Time to level the regulatory playing field with Airlines

Carriers have lost their ‘cloaks of invincibility’, says Steve Endacott

The UK travel industry needs a healthy airline sector to operate, so I was pleased to see that easyJet, British Airways and, hopefully soon, Virgin Atlantic have secured extra funding and look relatively safe so long as the flying lockdown does not stretch further than six months.

David Speakman, founder of Travel Counsellors, has been highly critical of the airlines and widely quoted describing them as “operating a Ponzi scheme” where they demand full payment from customers on booking and then use customer cash as they see fit.

Recent research by Bank of America seems to support this view. The bank looked at the amount of money each airline banked from un-flown flights (much of which will need to be refunded) as a percentage of how much cash it had in the bank.

As you can see from the accompanying chart, a few airlines like Ryanair had enough cash to afford refunds – irrespective of how easy they have made getting these – but many did not.


I appreciate airlines need cash up front to buy or lease capital-intensive assets like aircraft and customers benefit from this in the form of efficient new aircraft and lower prices.

Most airlines have been able to raise substantial funds to prevent collapse, showing robustness in their models – although David Speakman may rightly argue that these loans have been secured on the basis of airlines being able to access billions in unprotected consumer cash as soon as they start flying again.

So should airlines be forced to follow online travel agents and retailers in adopting trust fund models?

In that case, a customer’s cash would only be released to airlines once the customer has flown.

I’m sure airlines would argue these measures would be “draconian” given their capital intensive nature and the current financial pressure they are under.

But if agents and hoteliers aren’t allowed to use customer cash as interest-free loans why are airlines? Why should airlines be allowed use customer money before they provide the service contracted?

Ironically, in the short term the airlines’ credit card clearers are enforcing ‘quasi’ trust funds by holding on to billions of airlines’ cash as protection against the high level of credit-card recharges they are expecting on cancelled flights. So the hit on cash flow may not be as large as people think.

Ultimately, I’m in no doubt the right thing would be to force airlines to protect customers cash 100% with trust funds, but I accept this may take a number of years to deliver.

In the short term, the priority needs to be getting UK airlines flying again so they are able to deliver deferred flights or refund customers. I would not want anything that risks this.

However, in the post-corona environment regulators must accept airlines are riskier and at least level the bonding playing field.

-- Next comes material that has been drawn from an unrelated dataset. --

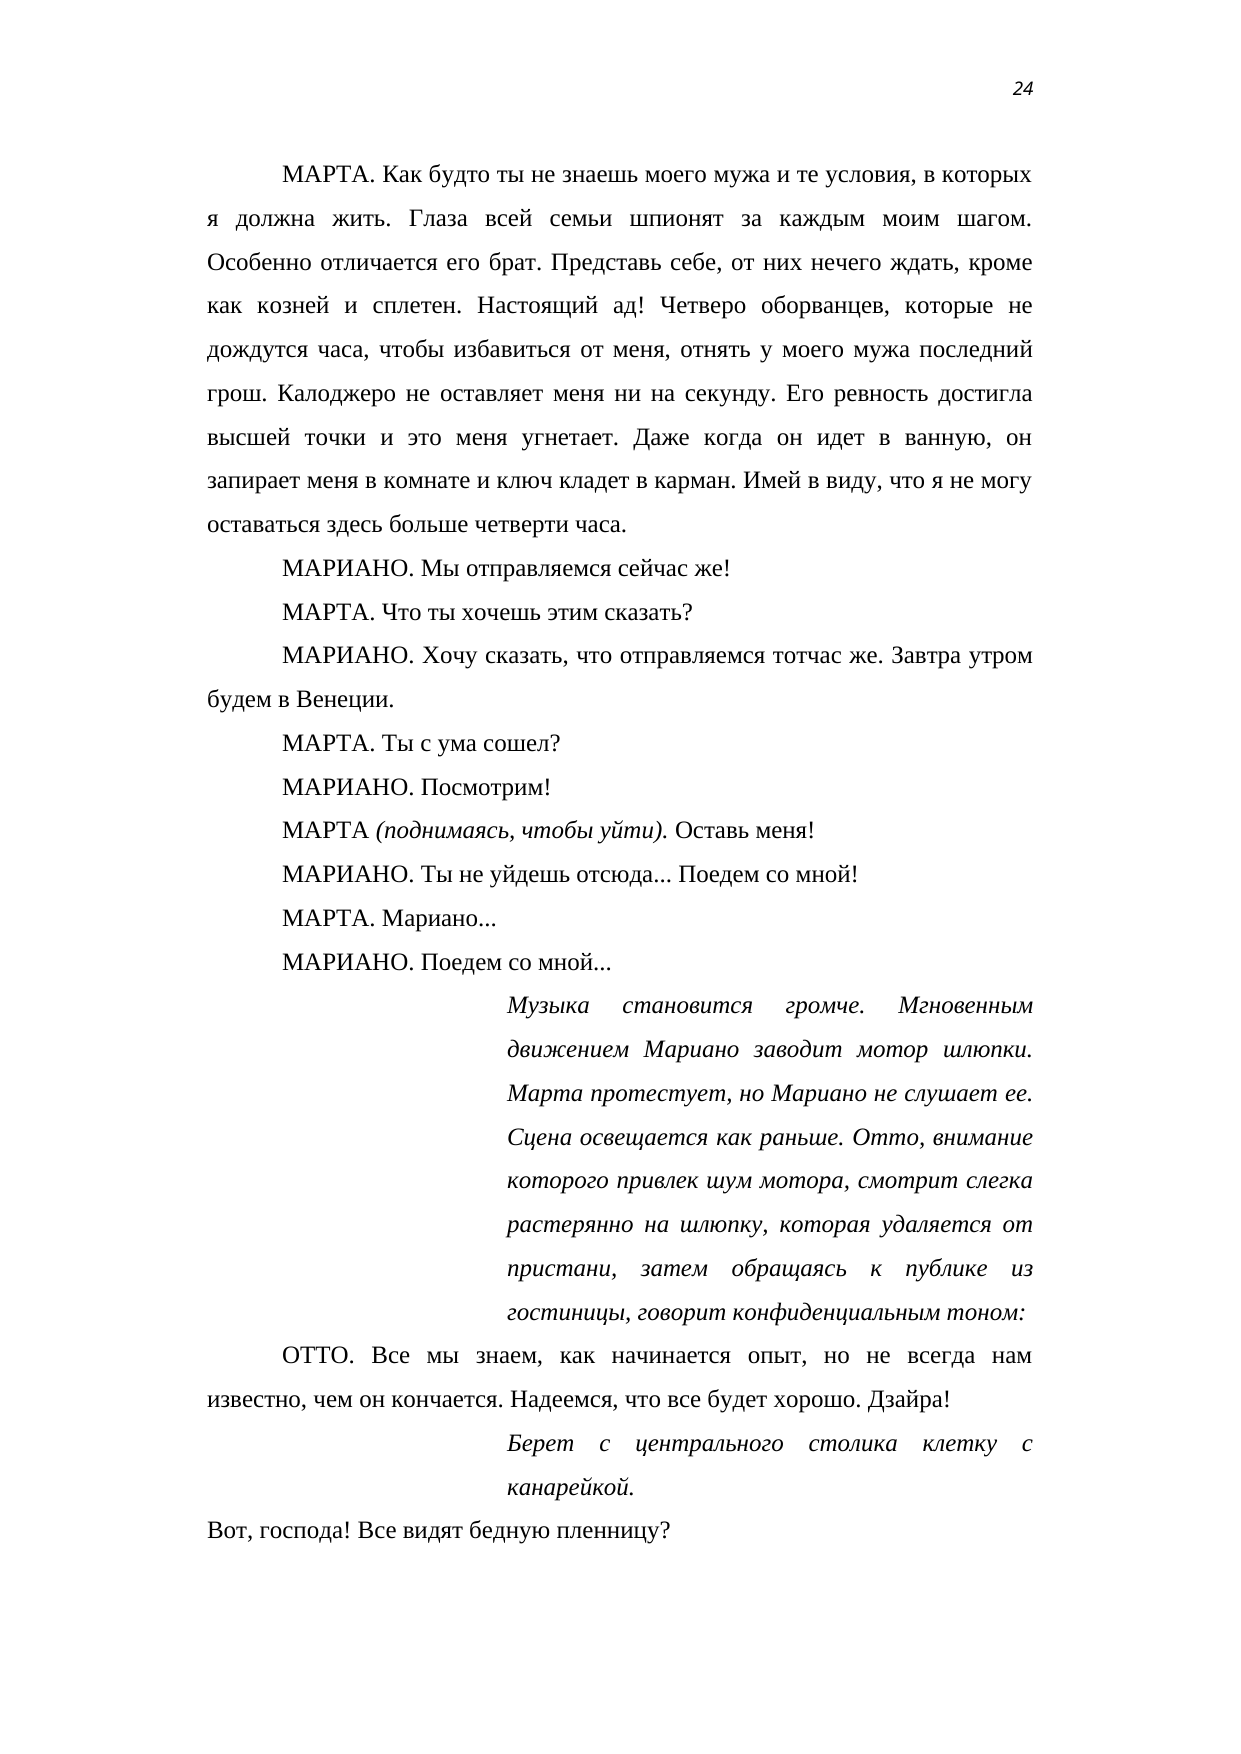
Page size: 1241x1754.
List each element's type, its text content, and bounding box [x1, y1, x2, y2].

Many airlines will have debt mountains to pay down and if they don’t operate trust fund protection they will represent a much bigger risk than trust fund operating OTAs like On the Beach and travel companies and networks such as Travel Counsellors and Trailfinders.

It is ridiculous for airlines to remain unbonded and Atol fee-free while lower-risk businesses are required to fund the replenishment of the Atol fund, which is needed as the ultimate guarantor of consumers’ money.

It is also beyond ridiculous that when the next airline fails the government will repatriate all UK citizens whether they have paid fees for repatriation or not.

It is time the CAA finally implemented its stated desire for an ‘all seats levy”.

This could be collected across all flights leaving the UK whether a customer has DIY booked a holiday via Google, using low-cost carrier sites and un-bonded bed banks like Booking.com, or has brought the same package via an OTA, homeworker or high street travel agent.

The current Atol fund is virtually empty after the Thomas Cook collapse and will be further hit via travel collapses in the next six months.

It is likely the current £2.50 per passenger fee will have to double to £5.00, but at least it will replenish much quicker if airlines also have to pay.

In the longer term, the CAA should enforce trust funds across the board or charge a hefty premium to the standard Atol fee for any company refusing to implement this basic level of protection for customer funds.

I wish all UK airlines a successful rebound, but if coronavirus has done anything it has removed their false ‘cloak of invincibility. They need to be brought into the consumer protection fold.